## Task objective
Please print each entry below exactly as it stands, but without any pictures.

Transcribed page contents:

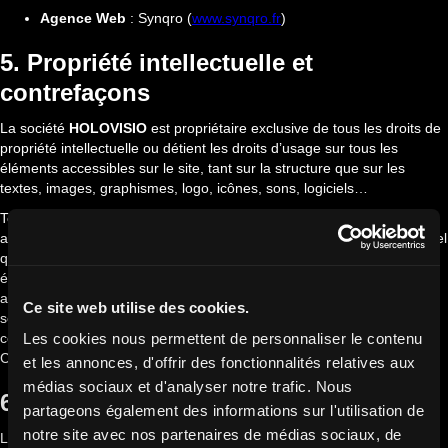
Agence Web
: Synqro (
www.synqro.fr
)
5. Propriété intellectuelle et
contrefaçons
La société
HOLOVISIO
est propriétaire exclusive de tous les droits de
propriété intellectuelle ou détient les droits d’usage sur tous les
éléments accessibles sur le site, tant sur la structure que sur les
textes, images, graphismes, logo, icônes, sons, logiciels…
Toute reproduction, représentation, modification, publication,
adaptation totale ou partielle de l'un quelconque de ces éléments, quel
que soit le moyen ou le procédé utilisé, est interdite, sauf autorisation
écrite préalable de la société HOLOVISIO. Toute exploitation non
autorisée du site ou de l’un quelconque des éléments qu’il contient
Ce site web utilise des cookies.
sera considérée comme constitutive d’une contrefaçon et poursuivie
conformément aux dispositions des articles L.335-2 et suivants du
Les cookies nous permettent de personnaliser le contenu
Code de Propriété Intellectuelle.
et les annonces, d'offrir des fonctionnalités relatives aux
médias sociaux et d'analyser notre trafic. Nous
6. Limitation de responsabilité
partageons également des informations sur l'utilisation de
notre site avec nos partenaires de médias sociaux, de
Le site
www.hologramme.co
a pour objet de fournir une information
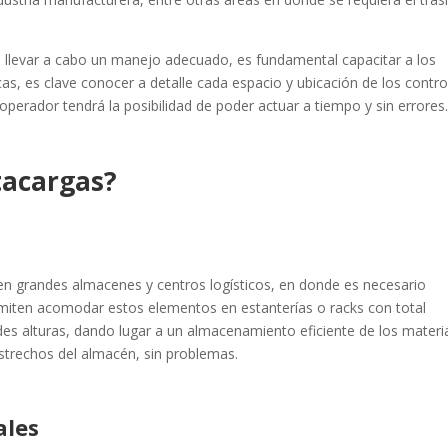
 llevar a cabo un manejo adecuado, es fundamental capacitar a los
, es clave conocer a detalle cada espacio y ubicación de los contro
operador tendrá la posibilidad de poder actuar a tiempo y sin errores
tacargas?
en grandes almacenes y centros logísticos, en donde es necesario
rmiten acomodar estos elementos en estanterías o racks con total
des alturas, dando lugar a un almacenamiento eficiente de los materia
estrechos del almacén, sin problemas.
ales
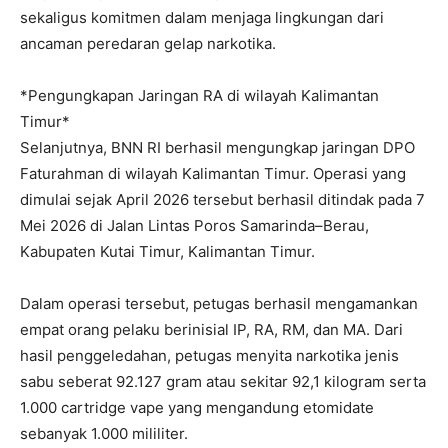
sekaligus komitmen dalam menjaga lingkungan dari
ancaman peredaran gelap narkotika.
*Pengungkapan Jaringan RA di wilayah Kalimantan
Timur*
Selanjutnya, BNN RI berhasil mengungkap jaringan DPO
Faturahman di wilayah Kalimantan Timur. Operasi yang
dimulai sejak April 2026 tersebut berhasil ditindak pada 7
Mei 2026 di Jalan Lintas Poros Samarinda–Berau,
Kabupaten Kutai Timur, Kalimantan Timur.
Dalam operasi tersebut, petugas berhasil mengamankan
empat orang pelaku berinisial IP, RA, RM, dan MA. Dari
hasil penggeledahan, petugas menyita narkotika jenis
sabu seberat 92.127 gram atau sekitar 92,1 kilogram serta
1.000 cartridge vape yang mengandung etomidate
sebanyak 1.000 mililiter.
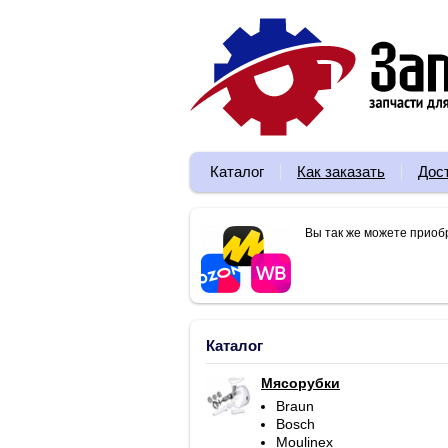
Каталог
Как заказать
Дос
Вы так же можете приоб
Каталог
Мясорубки
Braun
Bosch
Moulinex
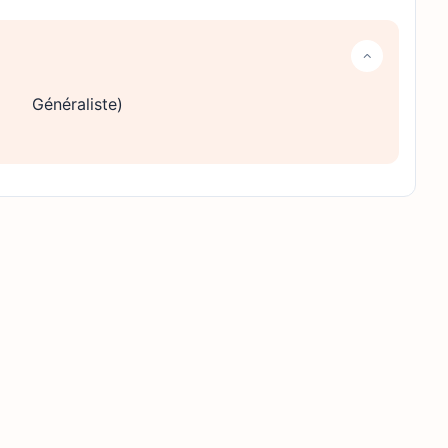
Généraliste)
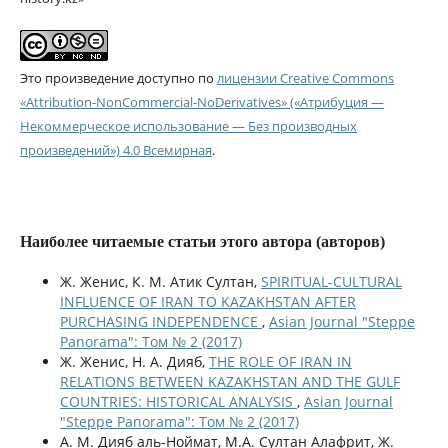
Это произведение доступно по
лицензии Creative Commons
«Attribution-NonCommercial-NoDerivatives» («Атрибуция —
Некоммерческое использование — Без производных
произведений») 4.0 Всемирная
.
Наиболее читаемые статьи этого автора (авторов)
Ж. Женис, К. М. Атик Султан,
SPIRITUAL-CULTURAL
INFLUENCE OF IRAN TO KAZAKHSTAN AFTER
PURCHASING INDEPENDENCE
,
Asian Journal "Steppe
Panorama": Том № 2 (2017)
Ж. Женис, Н. А. Дияб,
THE ROLE OF IRAN IN
RELATIONS BETWEEN KAZAKHSTAN AND THE GULF
COUNTRIES: HISTORICAL ANALYSIS
,
Asian Journal
"Steppe Panorama": Том № 2 (2017)
А. М. Дияб аль-Ноймат, М.А. Султан Алафрит, Ж.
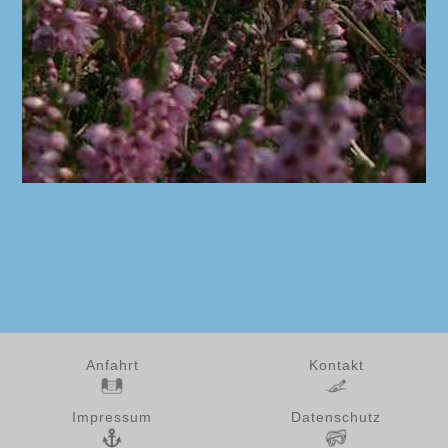
Anfahrt
Kontakt
Impressum
Datenschutz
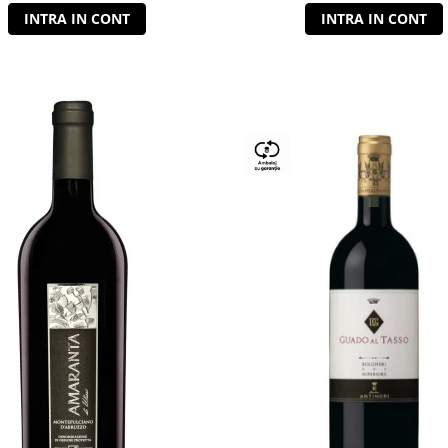
INTRA IN CONT
INTRA IN CONT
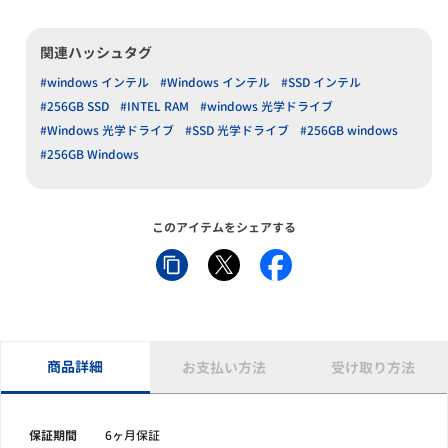
関連ハッシュタグ
#windows インテル
#Windows インテル
#SSD インテル
#256GB SSD
#INTEL RAM
#windows 光学ドライブ
#Windows 光学ドライブ
#SSD 光学ドライブ
#256GB windows
#256GB Windows
このアイテムをシェアする
商品詳細
お支払い方法
受け取り方法
保証期間
6ヶ月保証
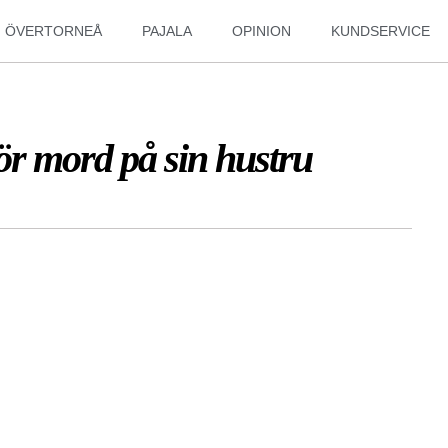
ÖVERTORNEÅ
PAJALA
OPINION
KUNDSERVICE
för mord på sin hustru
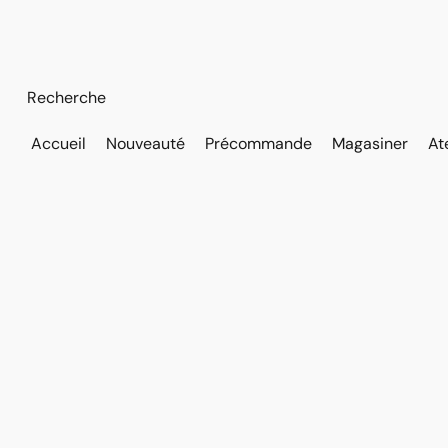
Accueil
Nouveauté
Précommande
Magasiner
At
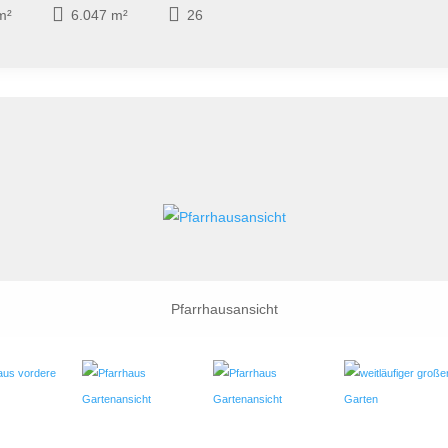
m²
6.047 m²
26
Pfarrhausansicht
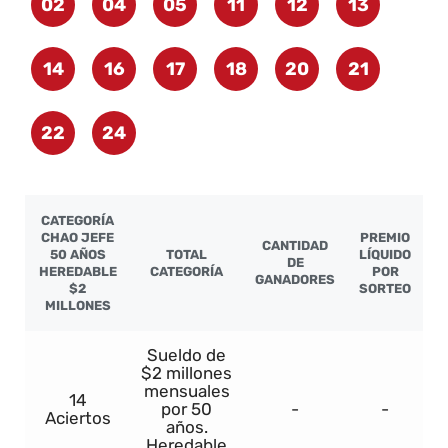
02
04
05
11
12
13
14
16
17
18
20
21
22
24
CATEGORÍA
CHAO JEFE
PREMIO
CANTIDAD
50 AÑOS
TOTAL
LÍQUIDO
DE
HEREDABLE
CATEGORÍA
POR
GANADORES
$2
SORTEO
MILLONES
Sueldo de
$2 millones
mensuales
14
por 50
-
-
Aciertos
años.
Heredable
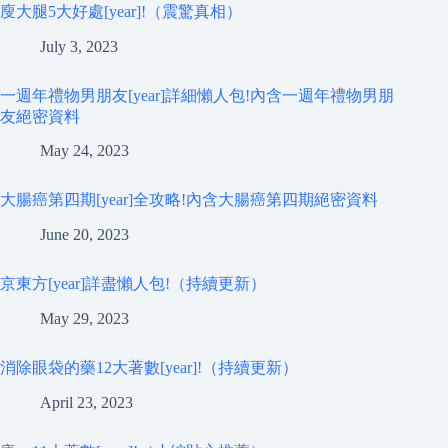
廋大腿5大好處[year]!（震驚真相）
July 3, 2023
一週年禮物男朋友[year]詳細懶人包!內含一週年禮物男朋
友絕密資料
May 24, 2023
大腸癌第四期[year]全攻略!內含大腸癌第四期絕密資料
June 20, 2023
京東方[year]詳盡懶人包!（持續更新）
May 29, 2023
消除眼袋的藥12大著數[year]!（持續更新）
April 23, 2023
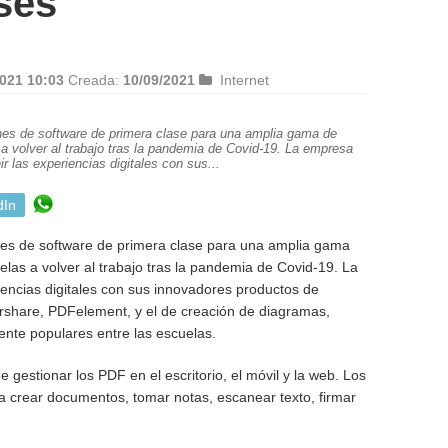
ses
021 10:03
Creada:
10/09/2021
Internet
nes de software de primera clase para una amplia gama de
a volver al trabajo tras la pandemia de Covid-19. La empresa
ir las experiencias digitales con sus...
dIn
nes de software de primera clase para una amplia gama
elas a volver al trabajo tras la pandemia de Covid-19. La
iencias digitales con sus innovadores productos de
rshare, PDFelement, y el de creación de diagramas,
te populares entre las escuelas.
e gestionar los PDF en el escritorio, el móvil y la web. Los
ra crear documentos, tomar notas, escanear texto, firmar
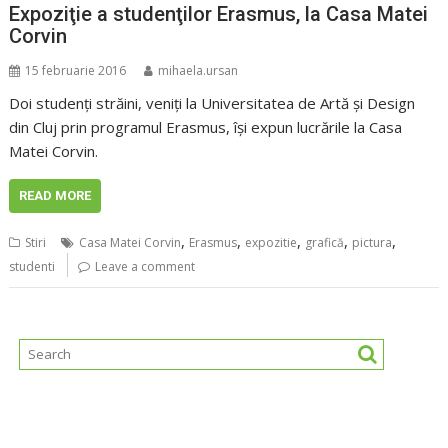
Expoziţie a studenţilor Erasmus, la Casa Matei
Corvin
15 februarie 2016
mihaela.ursan
Doi studenţi străini, veniţi la Universitatea de Artă şi Design
din Cluj prin programul Erasmus, îşi expun lucrările la Casa
Matei Corvin.
READ MORE
,
,
,
,
,
Stiri
Casa Matei Corvin
Erasmus
expozitie
grafică
pictura
studenti
Leave a comment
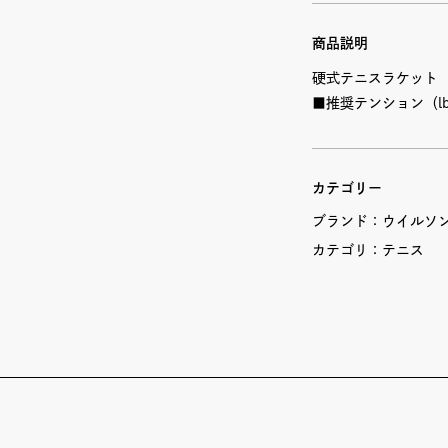
商品説明
硬式テニスラケット
■推奨テンション（lb
カテゴリー
ブランド：
ウイルソン(
カテゴリ：
テニス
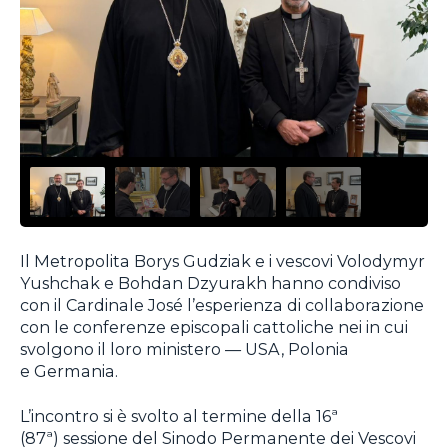
Il Metropolita Borys Gudziak e i vescovi Volodymyr
Yushchak e Bohdan Dzyurakh hanno condiviso
con il Cardinale José l’esperienza di collaborazione
con le conferenze episcopali cattoliche nei in cui
svolgono il loro ministero — USA, Polonia
e Germania.
L’incontro si è svolto al termine della 16ª
(87ª) sessione del Sinodo Permanente dei Vescovi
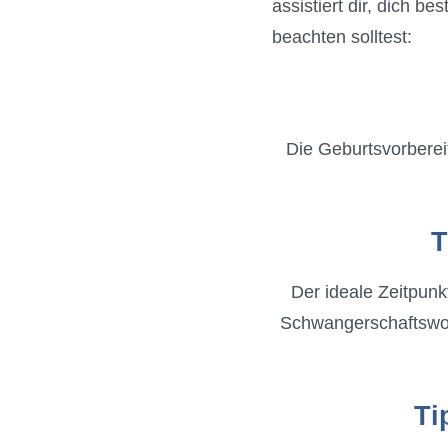
assistiert dir, dich b
beachten solltest:
Die Geburtsvorbereit
T
Der ideale Zeitpunk
Schwangerschaftswoch
Ti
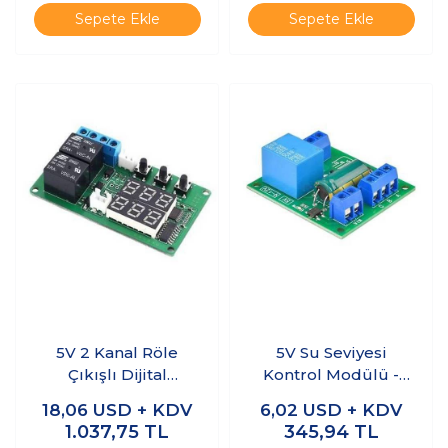
Sepete Ekle
Sepete Ekle
5V 2 Kanal Röle
5V Su Seviyesi
Çıkışlı Dijital
Kontrol Modülü -
Termostat -
Röle Çıkışlı
18,06
USD + KDV
6,02
USD + KDV
Kırmızı/Yeşil
1.037,75
TL
345,94
TL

## Result of the task
Agence Web
: Synqro (
www.synqro.fr
)
5. Propriété intellectuelle et
contrefaçons
La société
HOLOVISIO
est propriétaire exclusive de tous les droits de
propriété intellectuelle ou détient les droits d’usage sur tous les
éléments accessibles sur le site, tant sur la structure que sur les
textes, images, graphismes, logo, icônes, sons, logiciels…
Toute reproduction, représentation, modification, publication,
adaptation totale ou partielle de l'un quelconque de ces éléments, quel
que soit le moyen ou le procédé utilisé, est interdite, sauf autorisation
écrite préalable de la société HOLOVISIO. Toute exploitation non
autorisée du site ou de l’un quelconque des éléments qu’il contient
Ce site web utilise des cookies.
sera considérée comme constitutive d’une contrefaçon et poursuivie
conformément aux dispositions des articles L.335-2 et suivants du
Les cookies nous permettent de personnaliser le contenu
Code de Propriété Intellectuelle.
et les annonces, d'offrir des fonctionnalités relatives aux
médias sociaux et d'analyser notre trafic. Nous
6. Limitation de responsabilité
partageons également des informations sur l'utilisation de
notre site avec nos partenaires de médias sociaux, de
Le site
www.hologramme.co
a pour objet de fournir une information
 llevar a cabo un manejo adecuado, es fundamental capacitar a los
, es clave conocer a detalle cada espacio y ubicación de los contro
operador tendrá la posibilidad de poder actuar a tiempo y sin errores
tacargas?
en grandes almacenes y centros logísticos, en donde es necesario
rmiten acomodar estos elementos en estanterías o racks con total
des alturas, dando lugar a un almacenamiento eficiente de los materia
estrechos del almacén, sin problemas.
ales
sekaligus komitmen dalam menjaga lingkungan dari
ancaman peredaran gelap narkotika.
*Pengungkapan Jaringan RA di wilayah Kalimantan
Timur*
Selanjutnya, BNN RI berhasil mengungkap jaringan DPO
Faturahman di wilayah Kalimantan Timur. Operasi yang
dimulai sejak April 2026 tersebut berhasil ditindak pada 7
Mei 2026 di Jalan Lintas Poros Samarinda–Berau,
Kabupaten Kutai Timur, Kalimantan Timur.
Dalam operasi tersebut, petugas berhasil mengamankan
empat orang pelaku berinisial IP, RA, RM, dan MA. Dari
hasil penggeledahan, petugas menyita narkotika jenis
sabu seberat 92.127 gram atau sekitar 92,1 kilogram serta
1.000 cartridge vape yang mengandung etomidate
sebanyak 1.000 mililiter.
Каталог
Как заказать
Дос
Вы так же можете приоб
Каталог
Мясорубки
Braun
Bosch
Moulinex
Généraliste)
Это произведение доступно по
лицензии Creative Commons
«Attribution-NonCommercial-NoDerivatives» («Атрибуция —
Некоммерческое использование — Без производных
произведений») 4.0 Всемирная
.
Наиболее читаемые статьи этого автора (авторов)
Ж. Женис, К. М. Атик Султан,
SPIRITUAL-CULTURAL
INFLUENCE OF IRAN TO KAZAKHSTAN AFTER
PURCHASING INDEPENDENCE
,
Asian Journal "Steppe
Panorama": Том № 2 (2017)
Ж. Женис, Н. А. Дияб,
THE ROLE OF IRAN IN
RELATIONS BETWEEN KAZAKHSTAN AND THE GULF
COUNTRIES: HISTORICAL ANALYSIS
,
Asian Journal
"Steppe Panorama": Том № 2 (2017)
А. М. Дияб аль-Ноймат, М.А. Султан Алафрит, Ж.
Anfahrt
Kontakt
Impressum
Datenschutz
INTRA IN CONT
INTRA IN CONT
関連ハッシュタグ
#windows インテル
#Windows インテル
#SSD インテル
#256GB SSD
#INTEL RAM
#windows 光学ドライブ
#Windows 光学ドライブ
#SSD 光学ドライブ
#256GB windows
#256GB Windows
このアイテムをシェアする
商品詳細
お支払い方法
受け取り方法
保証期間
6ヶ月保証
ÖVERTORNEÅ
PAJALA
OPINION
KUNDSERVICE
för mord på sin hustru
Accueil
Nouveauté
Précommande
Magasiner
At
m²
6.047 m²
26
Pfarrhausansicht
02
04
05
11
12
13
14
16
17
18
20
21
22
24
CATEGORÍA
CHAO JEFE
PREMIO
CANTIDAD
50 AÑOS
TOTAL
LÍQUIDO
DE
HEREDABLE
CATEGORÍA
POR
GANADORES
$2
SORTEO
MILLONES
Sueldo de
$2 millones
mensuales
14
por 50
-
-
Aciertos
años.
Heredable
廋大腿5大好處[year]!（震驚真相）
July 3, 2023
一週年禮物男朋友[year]詳細懶人包!內含一週年禮物男朋
友絕密資料
May 24, 2023
大腸癌第四期[year]全攻略!內含大腸癌第四期絕密資料
June 20, 2023
京東方[year]詳盡懶人包!（持續更新）
May 29, 2023
消除眼袋的藥12大著數[year]!（持續更新）
April 23, 2023
ses
021 10:03
Creada:
10/09/2021
Internet
nes de software de primera clase para una amplia gama de
a volver al trabajo tras la pandemia de Covid-19. La empresa
ir las experiencias digitales con sus...
dIn
nes de software de primera clase para una amplia gama
elas a volver al trabajo tras la pandemia de Covid-19. La
iencias digitales con sus innovadores productos de
rshare, PDFelement, y el de creación de diagramas,
te populares entre las escuelas.
e gestionar los PDF en el escritorio, el móvil y la web. Los
ra crear documentos, tomar notas, escanear texto, firmar
Expoziţie a studenţilor Erasmus, la Casa Matei
Corvin
15 februarie 2016
mihaela.ursan
Doi studenţi străini, veniţi la Universitatea de Artă şi Design
din Cluj prin programul Erasmus, îşi expun lucrările la Casa
Matei Corvin.
READ MORE
,
,
,
,
,
Stiri
Casa Matei Corvin
Erasmus
expozitie
grafică
pictura
studenti
Leave a comment
商品説明
硬式テニスラケット
■推奨テンション（lb
カテゴリー
ブランド：
ウイルソン(
カテゴリ：
テニス
Il Metropolita Borys Gudziak e i vescovi Volodymyr
Yushchak e Bohdan Dzyurakh hanno condiviso
con il Cardinale José l’esperienza di collaborazione
con le conferenze episcopali cattoliche nei in cui
svolgono il loro ministero — USA, Polonia
e Germania.
L’incontro si è svolto al termine della 16ª
(87ª) sessione del Sinodo Permanente dei Vescovi
assistiert dir, dich b
beachten solltest:
Die Geburtsvorbereit
T
Der ideale Zeitpunk
Schwangerschaftswoch
Ti
Sepete Ekle
Sepete Ekle
5V 2 Kanal Röle
5V Su Seviyesi
Çıkışlı Dijital
Kontrol Modülü -
Termostat -
Röle Çıkışlı
18,06
USD + KDV
6,02
USD + KDV
Kırmızı/Yeşil
1.037,75
TL
345,94
TL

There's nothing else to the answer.